**TEXT SEGMENT:**
## begin

Several called it murder.

“We were just stunned,” said David Peterson, one of the prosecutors. “We just said, ‘That’s a killing.’ We thought the officers used improper force. There was a sense that something bad here has happened.”

Almost to a person, the prosecutors believed the officers should be indicted by a criminal grand jury. A jury trial seemed certain to follow.

What happened instead derailed the case and fundamentally shook their beliefs in the justice system and the rule of law.

Brunswick District Attorney Jackie Johnson fired one prosecutor for his outspoken determination to prosecute the 2010 shooting, and she excluded the others who best knew the evidence. The case languished for a year before Sgt. Robert C. Sasser and Officer Michael T. Simpson were cleared by a civil grand jury in 2011 amid a series of questionable and irregular legal maneuvers. Sasser and Simpson remain in law enforcement today.

Now four former prosecutors in Johnson’s office have come forward to tell their story of how the case unraveled. They said they were emboldened to speak out after The Atlanta Journal-Constitution and Channel 2 Action News reported in July that Johnson took extraordinary measures to aid the two officers in their defense.

## end

**RAW RECORDS:**
## begin

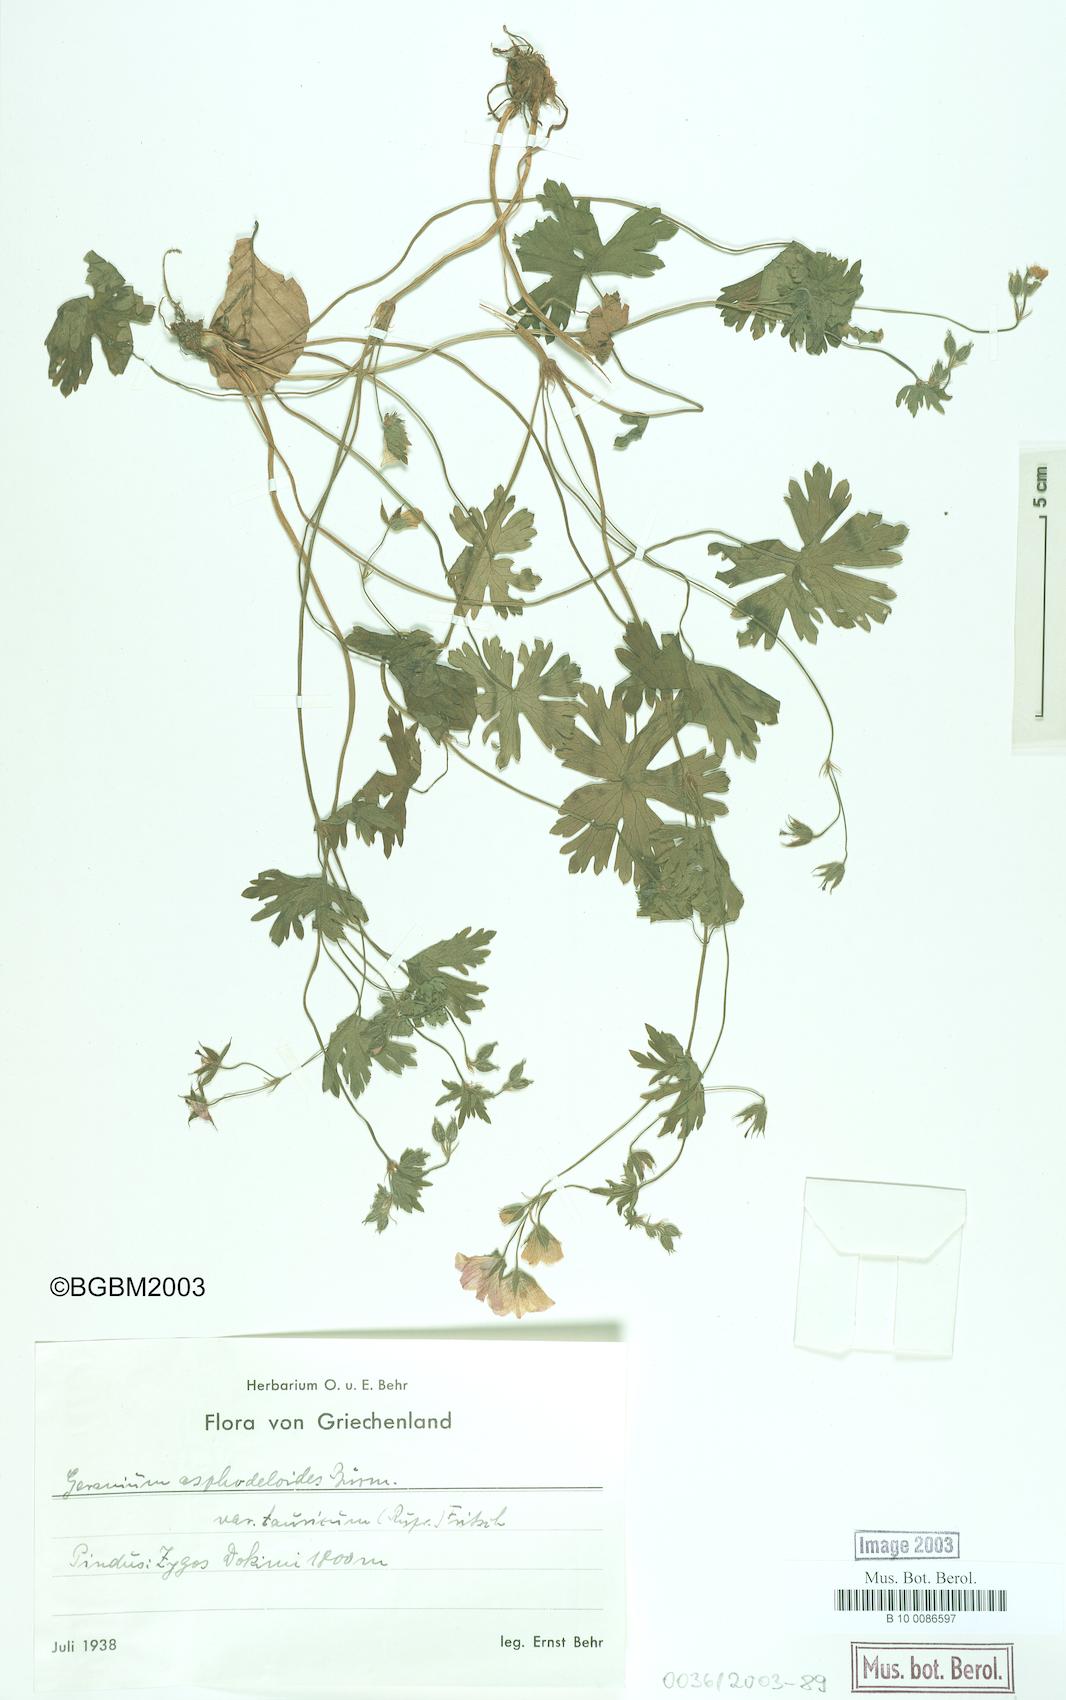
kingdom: Plantae
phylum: Tracheophyta
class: Magnoliopsida
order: Geraniales
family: Geraniaceae
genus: Geranium
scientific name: Geranium asphodeloides
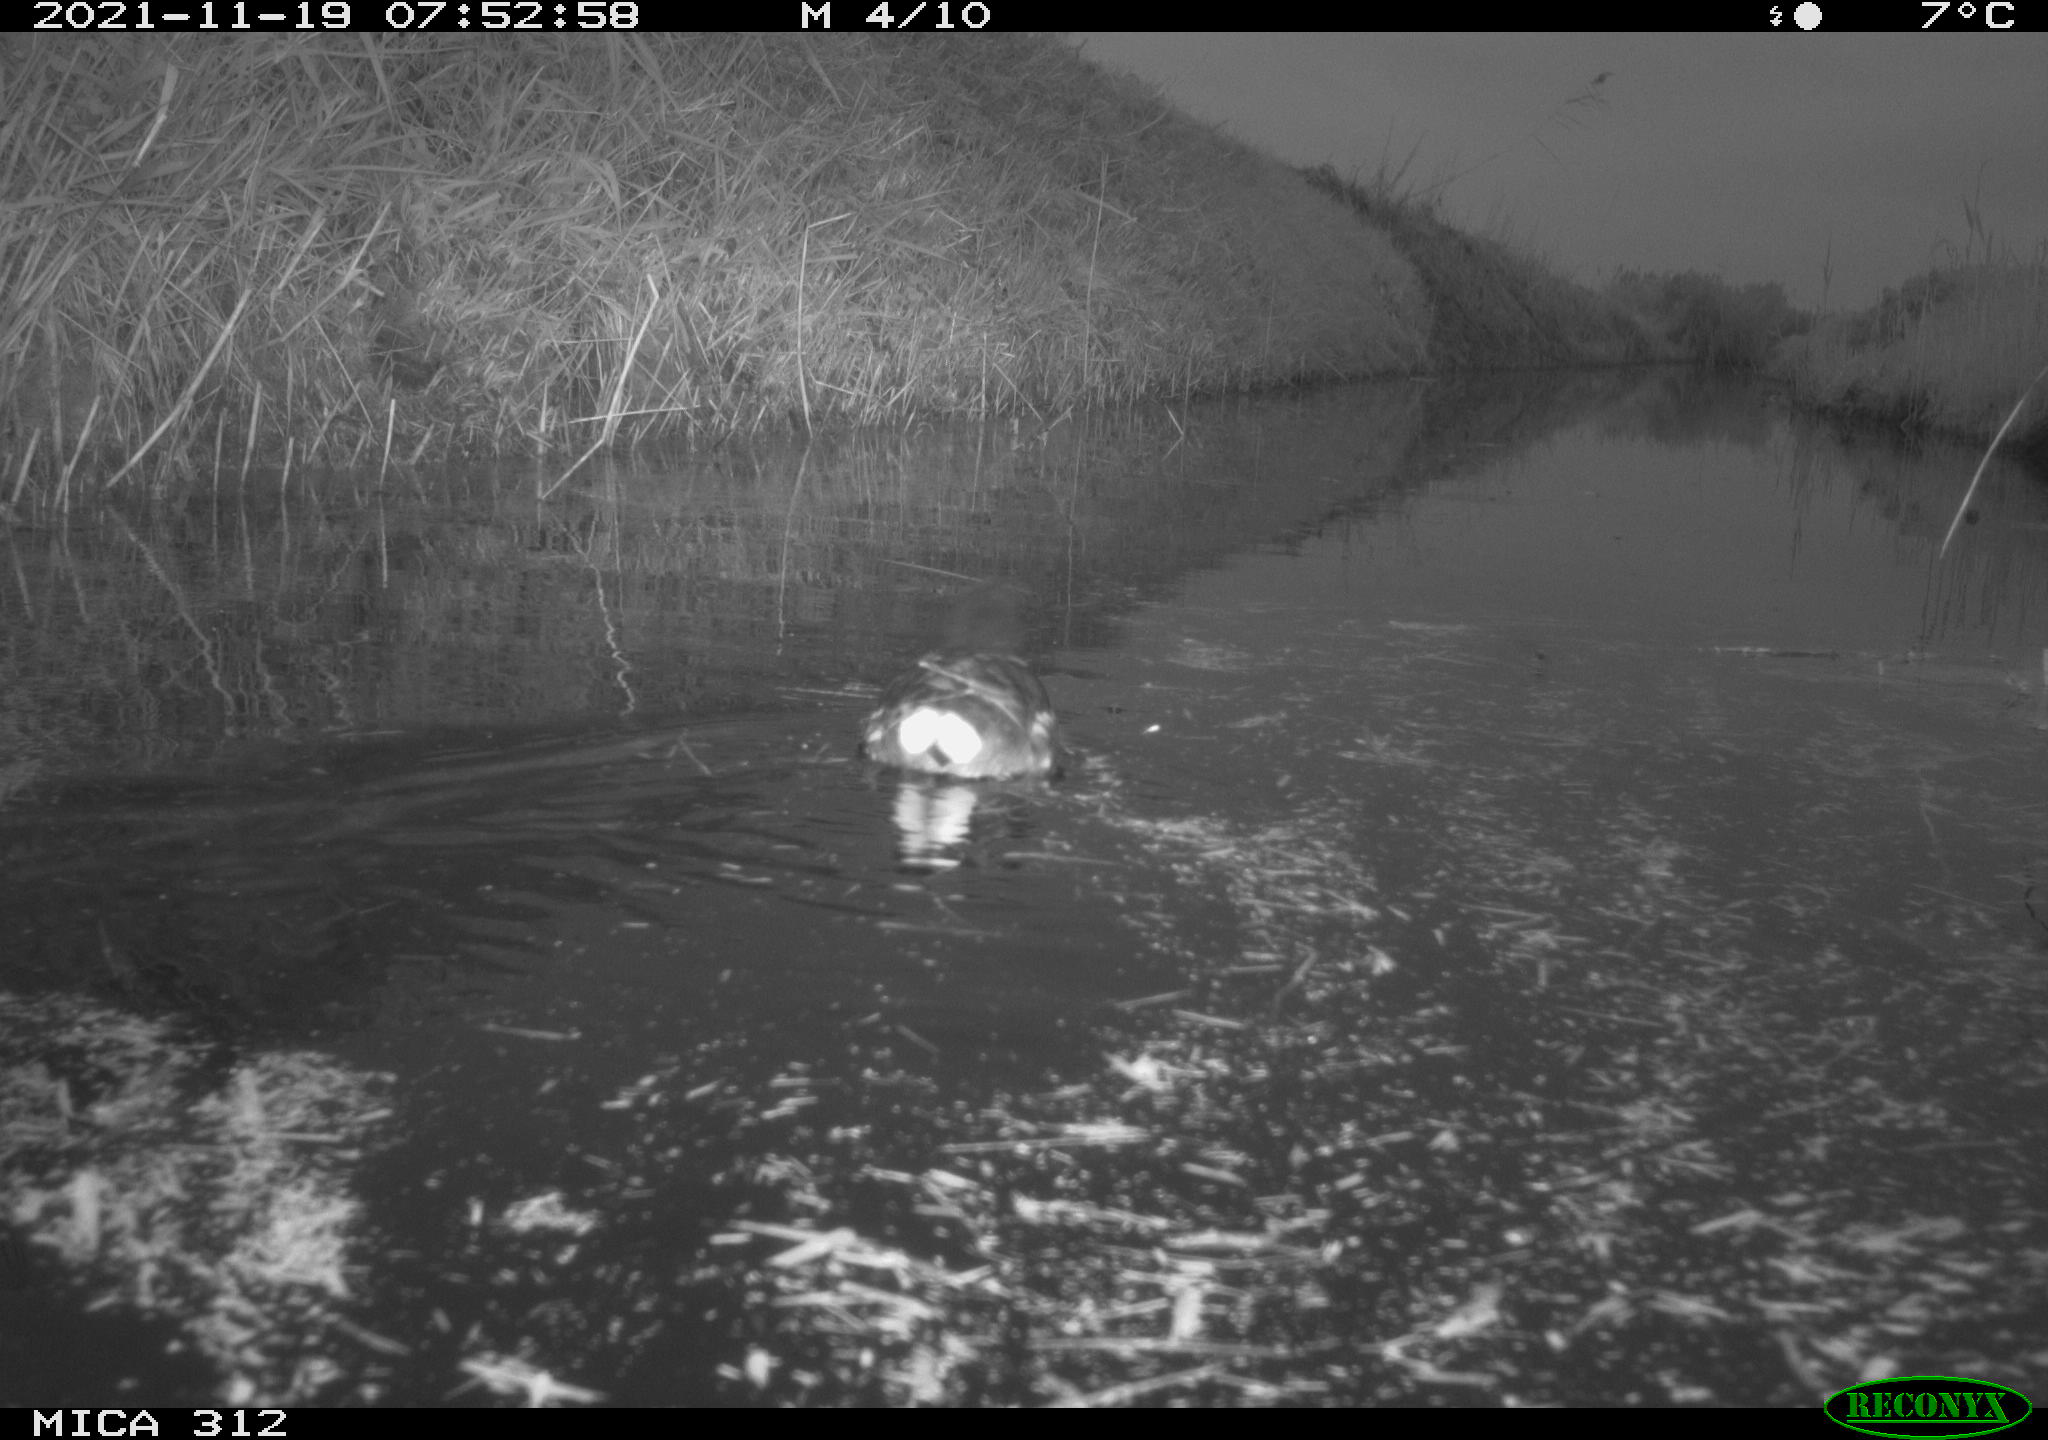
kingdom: Animalia
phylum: Chordata
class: Aves
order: Anseriformes
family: Anatidae
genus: Anas
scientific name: Anas
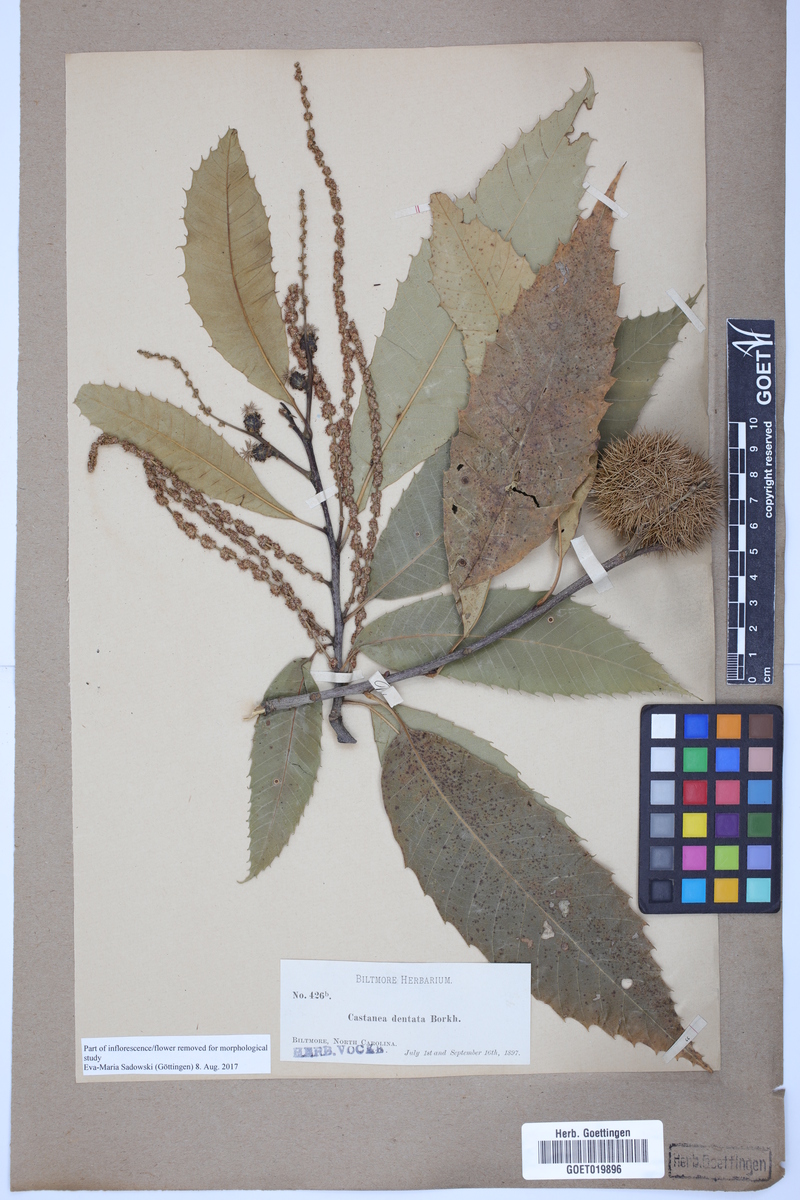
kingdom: Plantae
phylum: Tracheophyta
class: Magnoliopsida
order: Fagales
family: Fagaceae
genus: Castanea
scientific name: Castanea dentata
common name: American chestnut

## end

**GIVEN INSTRUCTION 1:** According to the account of the 2010 shooting case, which two officers were cleared by a civil grand jury in 2011?
**GIVEN INSTRUCTION 2:** Summarize the account of the 2010 shooting case in two sentences.
**GIVEN INSTRUCTION 3:** Write the next part of the account of the 2010 shooting case, picking up after its final sentence.

**FINAL RESULT 1:** Sgt. Robert C. Sasser and Officer Michael T. Simpson.

**FINAL RESULT 2:** Prosecutors believed the officers in a 2010 shooting used improper force and should be indicted, but District Attorney Jackie Johnson fired one of them and excluded others who knew the evidence, and the officers were cleared by a civil grand jury in 2011. Four former prosecutors from her office have now come forward, emboldened by July reports that Johnson took extraordinary measures to aid the officers in their defense.

**FINAL RESULT 3:**
The AJC and Channel 2 reported that Johnson gave the officers the case files almost two months before the grand jury met and allowed defense attorneys to cross-examine witnesses in the grand jury room — unprecedented actions in Georgia grand jury procedures.

The former Brunswick prosecutors say Johnson's actions violated prosecutorial ethics and betrayed her duty to uphold justice. They also say that Johnson had a conflict of interest because she was concerned about damaging her relationship with the Glynn County Police Department and should have disqualified herself from any involvement with the case.

“The way the case was presented to the grand jury was improperly done,” said Keith Higgins, a former senior prosecutor who was in the group that viewed the video. “A prosecutor’s duty is to seek and to do justice. To accomplish that task a prosecutor should do what’s right, do it in the right way and do it for the right reason. Ms. Johnson failed to do any of those in this case.”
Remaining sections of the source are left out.